**Problem to solve:** Reproduce every line below verbatim, keeping the original order and spacing.

**Source records:**

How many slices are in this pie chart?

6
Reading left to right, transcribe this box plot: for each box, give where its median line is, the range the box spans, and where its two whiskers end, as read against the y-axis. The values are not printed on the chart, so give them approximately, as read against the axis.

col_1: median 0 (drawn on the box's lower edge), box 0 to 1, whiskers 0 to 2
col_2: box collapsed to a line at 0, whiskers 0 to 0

**Response box:**
How many slices are in this pie chart?

6
Reading left to right, transcribe this box plot: for each box, give where its median line is, the range the box spans, and where its two whiskers end, as read against the y-axis. The values are not printed on the chart, so give them approximately, as read against the axis.

col_1: median 0 (drawn on the box's lower edge), box 0 to 1, whiskers 0 to 2
col_2: box collapsed to a line at 0, whiskers 0 to 0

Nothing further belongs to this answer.